Una riflessione sui valori che stanno alla base della convivenza civile, passando per la scuola, asse nevralgico della società. La suggestione mi è arrivata da una recente, piccola esperienza personale.
L’evento è casuale ma davvero illuminante.
Affollata sala d’attesa di un parrucchiere unisex, giorni di vigilia della Pasqua. Fintamente china sul mio giornale, osservo le persone che mi siedono accanto e di fronte.
Un ragazzino in età di scuola media, tredici, al massimo quattordici anni, discute animatamente con la madre seduta di fronte.
Come molti suoi coetanei, è insistente e indisponente nei confronti della genitrice. Lui insiste, lei rifiuta.
Drizzo le orecchie. Chissà se l’oggetto del contendere è il nuovo modello di smartphone o il permesso per l’uscita serale con gli amici.

* * * *

* Obiettivo esercizio
Dal testo sull'attesa dal parrucchiere, ripeti parola per parola il tratto che comincia con le parole contenenti "L’evento è casuale" e termina con "seduta di fronte.".

* * * *

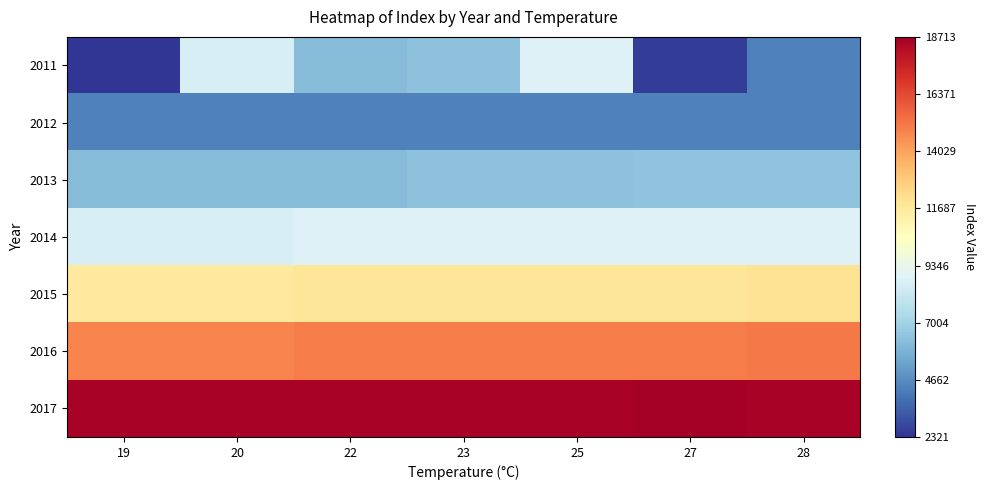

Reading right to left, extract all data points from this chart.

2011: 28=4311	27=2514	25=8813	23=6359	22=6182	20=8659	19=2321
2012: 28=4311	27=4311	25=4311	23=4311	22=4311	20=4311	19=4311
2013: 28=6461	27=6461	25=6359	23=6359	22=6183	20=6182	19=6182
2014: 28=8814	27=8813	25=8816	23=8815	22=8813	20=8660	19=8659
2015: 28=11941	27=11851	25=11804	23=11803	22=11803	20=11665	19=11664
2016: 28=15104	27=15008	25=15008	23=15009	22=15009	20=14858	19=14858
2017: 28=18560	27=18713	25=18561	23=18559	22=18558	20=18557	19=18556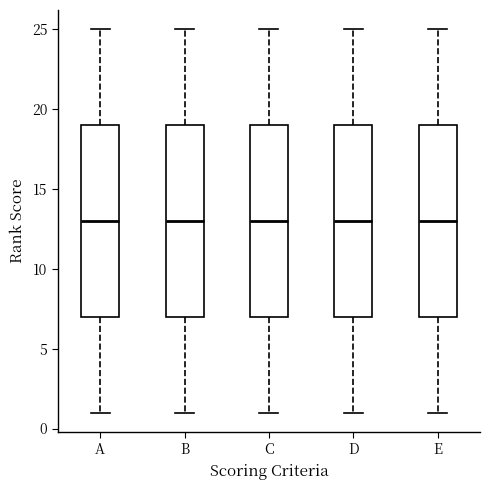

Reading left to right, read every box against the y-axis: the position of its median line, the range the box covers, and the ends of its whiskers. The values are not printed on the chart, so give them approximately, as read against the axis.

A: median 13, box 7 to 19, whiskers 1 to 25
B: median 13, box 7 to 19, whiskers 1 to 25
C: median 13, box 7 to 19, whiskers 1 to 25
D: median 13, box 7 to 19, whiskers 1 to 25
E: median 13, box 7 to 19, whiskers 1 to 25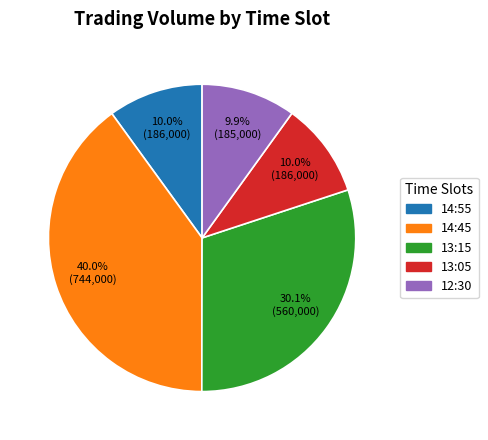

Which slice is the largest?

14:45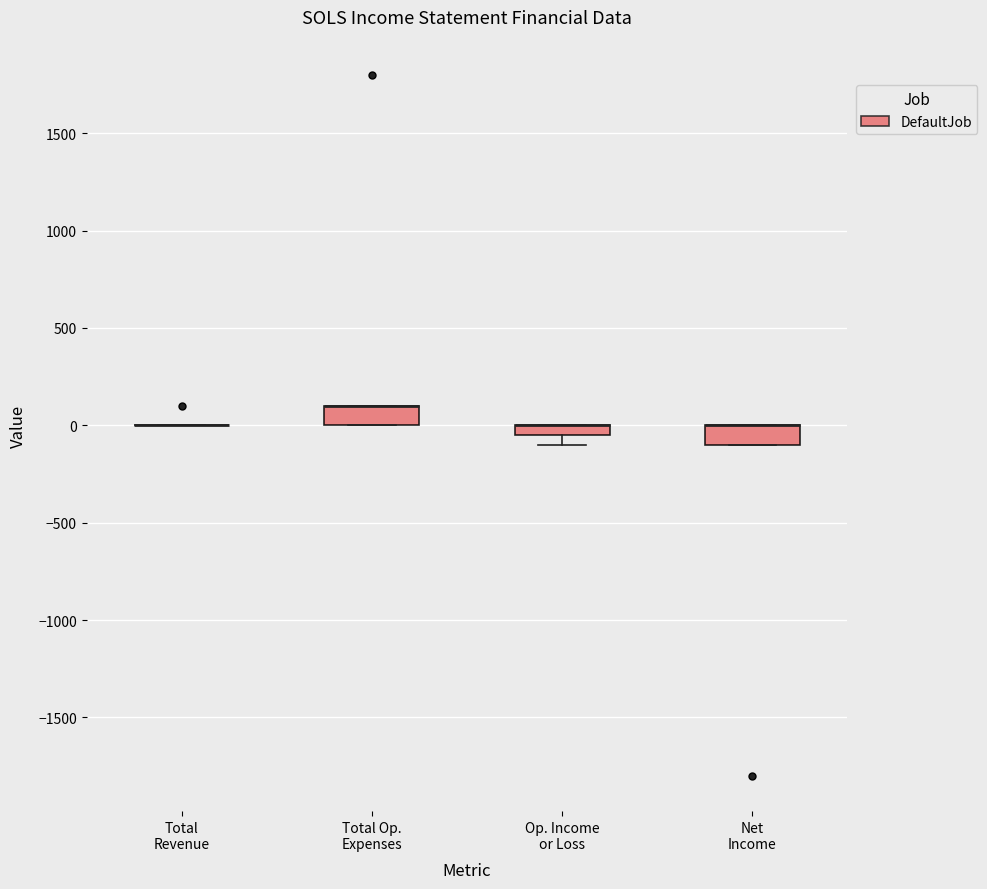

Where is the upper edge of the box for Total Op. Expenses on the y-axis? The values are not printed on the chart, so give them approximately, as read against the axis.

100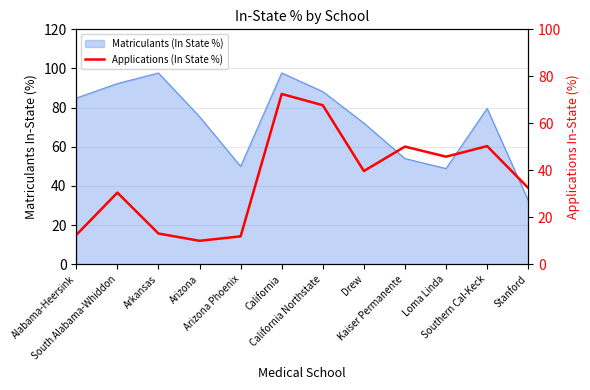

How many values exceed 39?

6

* * * *

* Risposta al compito
L’evento è casuale ma davvero illuminante.
Affollata sala d’attesa di un parrucchiere unisex, giorni di vigilia della Pasqua. Fintamente china sul mio giornale, osservo le persone che mi siedono accanto e di fronte.
Un ragazzino in età di scuola media, tredici, al massimo quattordici anni, discute animatamente con la madre seduta di fronte.